# PowerShift 824 Front End Transplant



## reusa (Sep 17, 2017)

I have an 824 Powershift Model 38540 S# 79xxxxxxxx
Unfortunately I experienced significant damage to the impeller and housing when it swallowed a rock pushed into the driveway by a plow two years ago. Last year I shoveled...

Not giving up and by huge luck, I recently found on Craigslist a very low hour front end from a 924 Powershift Model 38547 (I think the S# was 22xxxxxxxx)
Looking at the replacement part numbers, absolutely everything is the same (bearings, shafts, sideplates, scraperbar, augers, chute), except the actual housing assembly and warning stickers.
824 lists part number 62-0720 for the 24 inch housing. 924 lists 95-2663 and/or 95-2664. It's part #6 on the housing parts diagrams.

I've gone over these two side by side with rulers, etc., and I cannot find a difference (other than better welding on the chassis mounting steel angle plates of the 924). 
Even the bolt holes are all spaced the same.

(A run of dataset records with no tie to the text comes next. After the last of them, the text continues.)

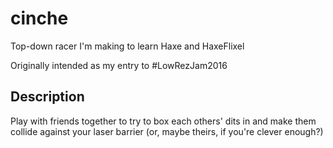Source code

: # cinche
Top-down racer I'm making to learn Haxe and HaxeFlixel

Originally intended as my entry to #LowRezJam2016

## Description
Play with friends together to try to box each others' dits in and make them collide against your laser barrier (or, maybe theirs, if you're clever enough?)
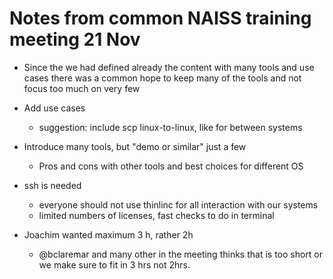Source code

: # Notes from common NAISS training meeting 21 Nov

- Since the we had defined already the content with many tools and
  use cases there was a common hope to keep many of the tools
  and not focus too much on very few

- Add use cases
    - suggestion: include scp linux-to-linux, like for between systems
- Introduce many tools, but "demo or similar" just a few
    - Pros and cons with other tools and best choices for different OS
- ssh is needed
    - everyone should not use thinlinc for all interaction with our systems
    - limited numbers of licenses, fast checks to do in terminal
- Joachim wanted maximum 3 h, rather 2h
    - @bclaremar and many other in the meeting  thinks
      that is too short or we make sure to fit in 3 hrs not 2hrs.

Side by side, the height (and angle of the scraper bar) all look the same.

What I want to do is take the whole 924 front end and mount it on my 824. I would rather not transplant the mechanics to the old housing if I can avoid it due to front housing frame damage.
To any experienced Toro service mechanics or owners here > *Do you know if there really is any difference in these two front housing frames?*

Thanks!!!


----------



## UNDERTAKER (Dec 30, 2013)

*NONE what so ever stick the new front end on the old tractor and keep the rest of it. for future parts. MAHALO!!!!!!!!!!!!!!!!!! ALOHA from the Paradise City.*


----------



## 10953 (Sep 4, 2017)

i ha a 624 and 824 used almost every part from the 6 on the 8 with out a single problem

mine also eat a paving stone one winter, just took it apart hammered out the bends and kept using it, powershifts are strong machines never underestimate them


----------